The N-CAMs are a group of surface glycoproteins involved in adhesive interactions of neurones. Related molecules of the mouse nervous system, identified in our laboratory, have been called BSP-2 and shown to act as ligands in adhesion of neuroblastoma cells. Results presented in this report show that they are immunochemically identical with N-CAM. A monoclonal anti-(N-CAM) antibody, that recognized a determinant accessible only after permeabilization of intact cells, was used to define the mode of association of the N-CAMs with the plasma membrane.
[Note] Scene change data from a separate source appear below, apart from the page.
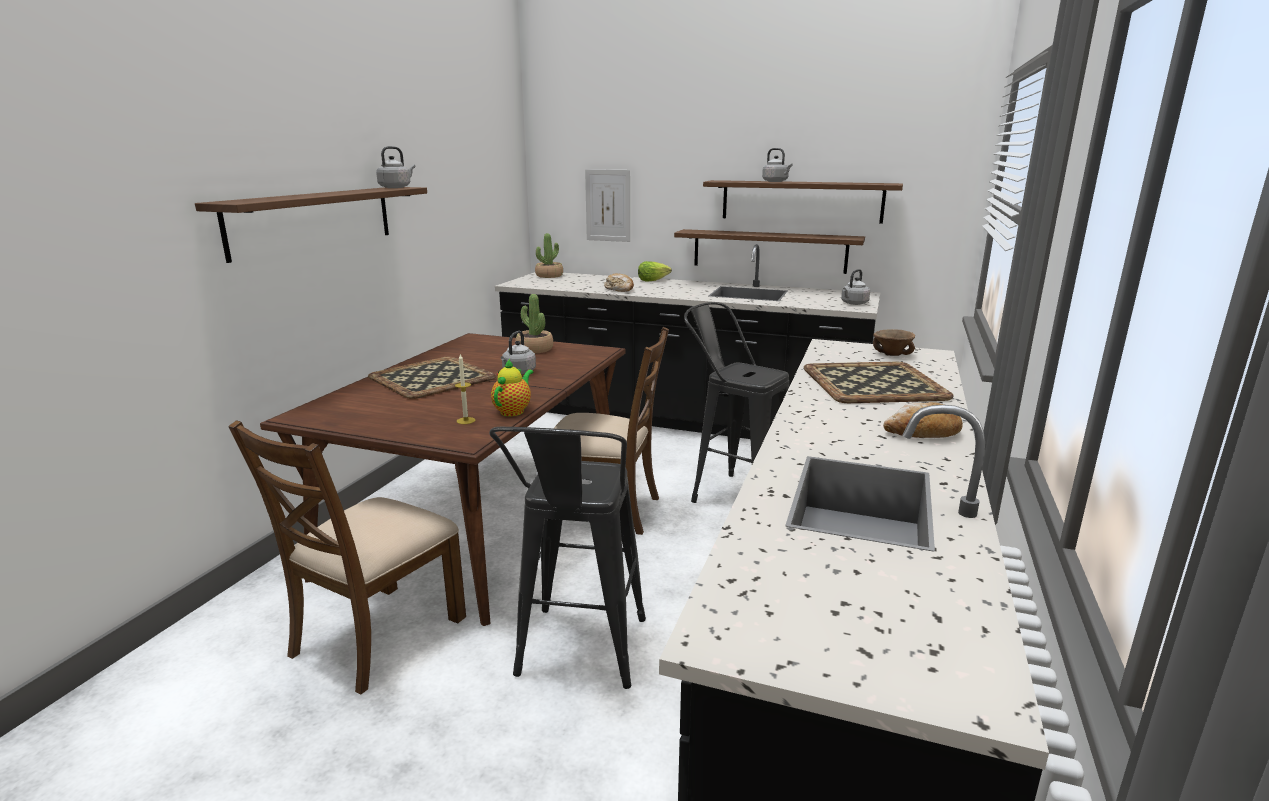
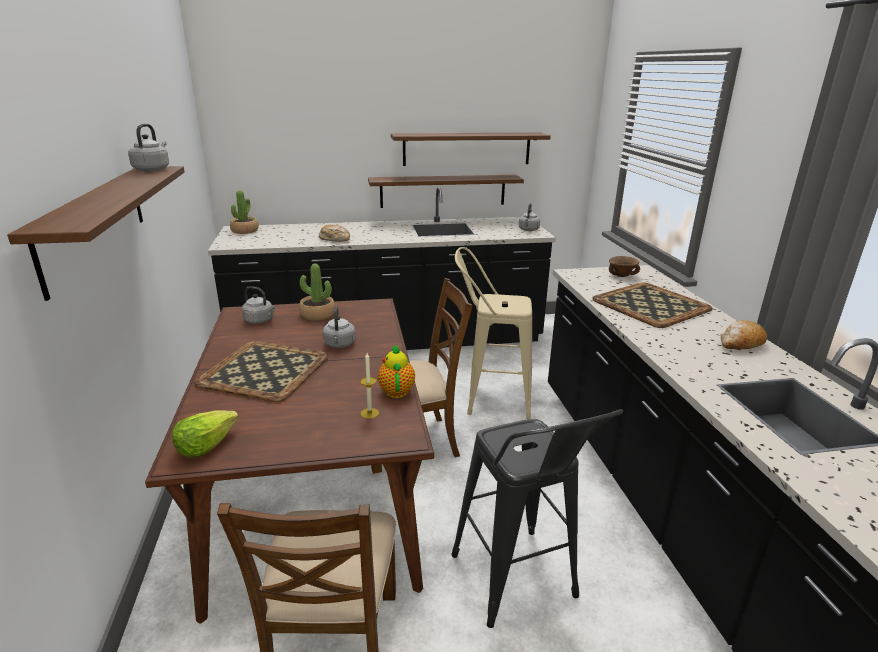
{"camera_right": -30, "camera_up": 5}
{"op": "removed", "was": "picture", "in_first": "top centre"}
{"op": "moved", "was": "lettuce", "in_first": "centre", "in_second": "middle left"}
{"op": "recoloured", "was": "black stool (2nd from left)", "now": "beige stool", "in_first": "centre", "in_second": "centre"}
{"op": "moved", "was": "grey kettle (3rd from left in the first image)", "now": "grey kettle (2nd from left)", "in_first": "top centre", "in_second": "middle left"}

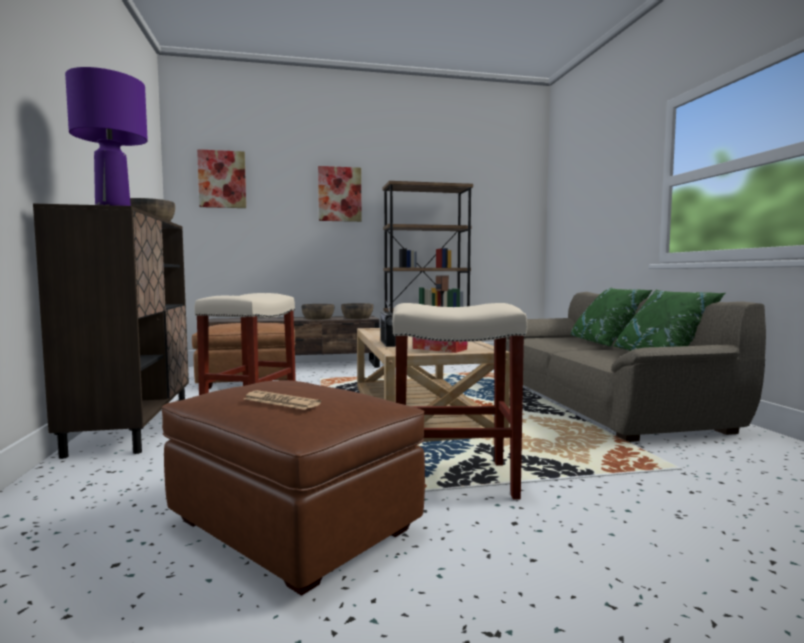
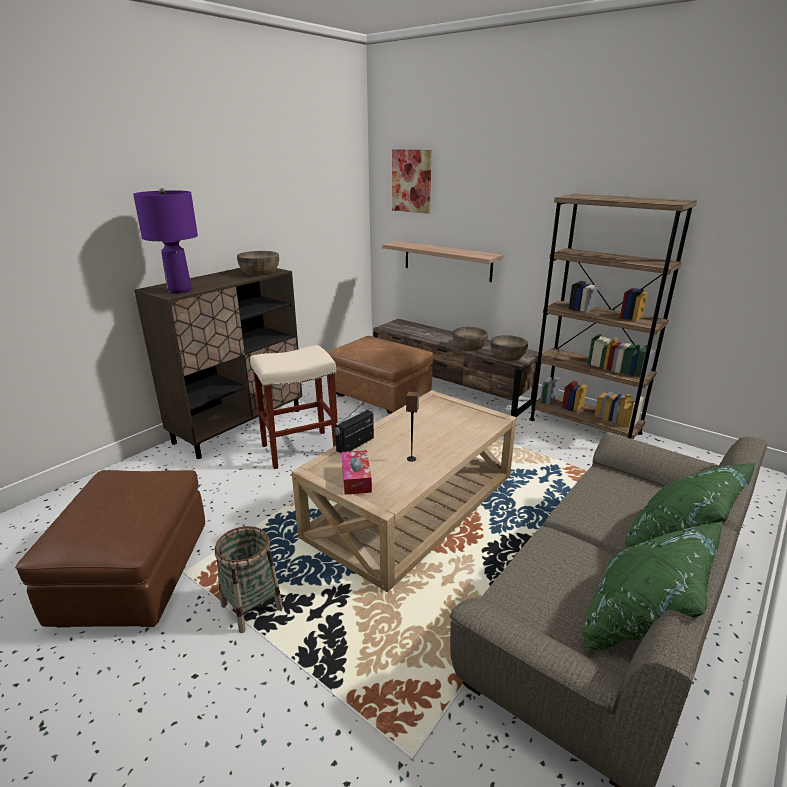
{"camera_right": 50, "camera_up": 20}
{"op": "removed", "was": "newspaper", "in_first": "centre"}
{"op": "removed", "was": "picture (2nd from left)", "in_first": "top centre"}
{"op": "replaced", "was": "beige stool (2nd from left)", "now": "basket", "in_first": "centre", "in_second": "bottom left"}
{"op": "added", "now": "shelf", "in_second": "top centre"}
This antibody bound a 35000-M_r fragment in lysates of trypsin-treated neuroblastoma cells. It is concluded that the antibody reacts with a transmembrane or cytoplasmic domain of the molecules. The same antibody recognized the M_r-180000 and M_r-140000 proteins but not the M_r-120000 chain, which copurify from adult mouse brain. The latter polypeptide was detected in the cytosol and could be partially released from brain membranes by osmotic shock. Part or all of the M_r-120000 protein may thus lack a transmembrane segment. Our conclusion that the N-CAM forms of higher M_r are transmembrane proteins was further corroborated by our finding that they contain phosphoserine residues, which can be labeled with (³²P)phosphate in intact neuroblastoma cells.